Content starts
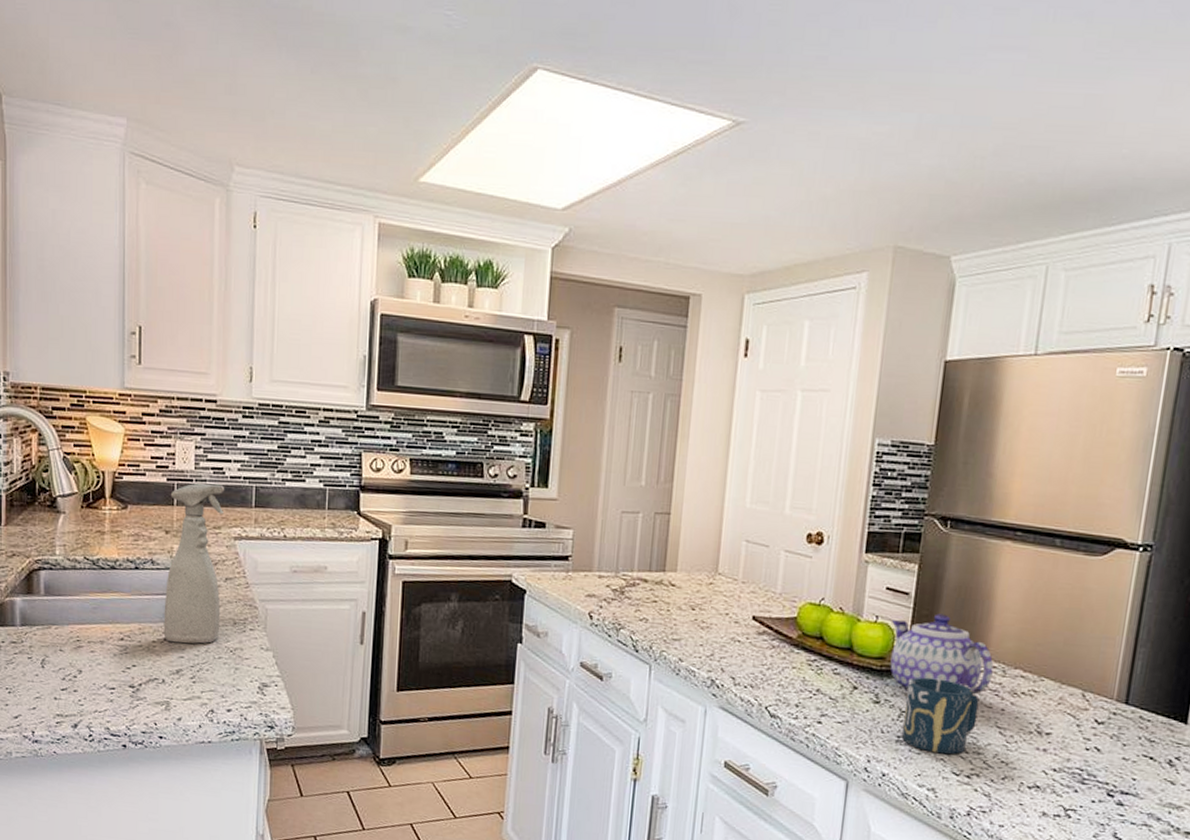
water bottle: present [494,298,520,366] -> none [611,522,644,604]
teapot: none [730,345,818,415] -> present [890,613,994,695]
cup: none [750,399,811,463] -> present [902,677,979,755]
Content ends
Content starts
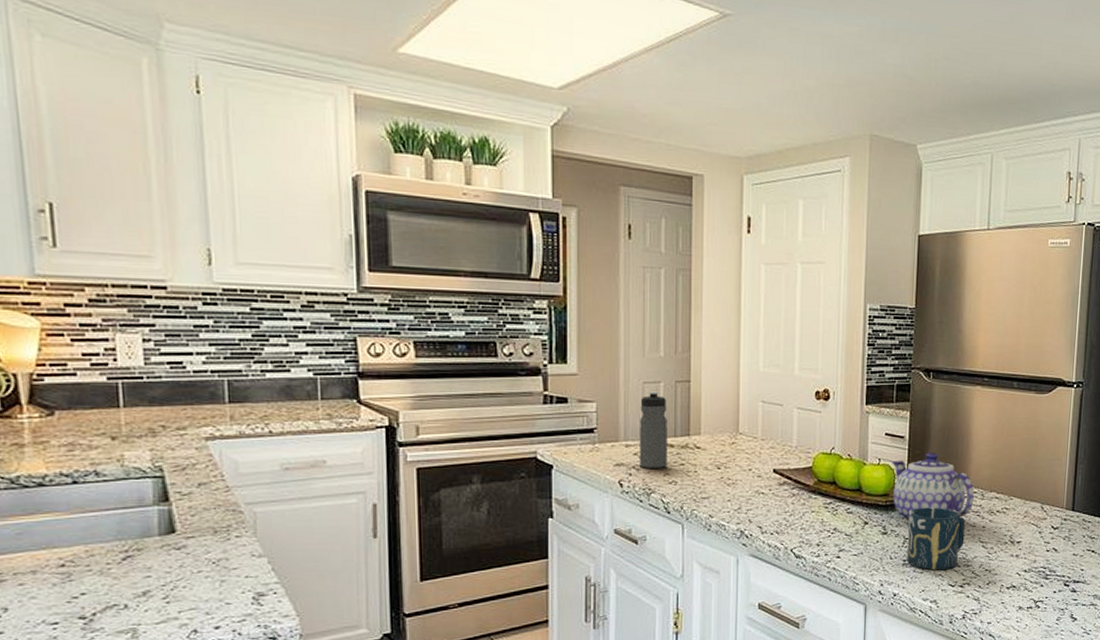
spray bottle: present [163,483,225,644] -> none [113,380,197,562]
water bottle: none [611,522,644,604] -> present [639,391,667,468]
Content ends
> [What the task asks] Output the material above exactly, but only from the line that carries "teapot: none [730,345,818,415]" through the line that carries "cup: none [750,399,811,463]".

> [Result for this exercise]
teapot: none [730,345,818,415] -> present [890,613,994,695]
cup: none [750,399,811,463] -> present [902,677,979,755]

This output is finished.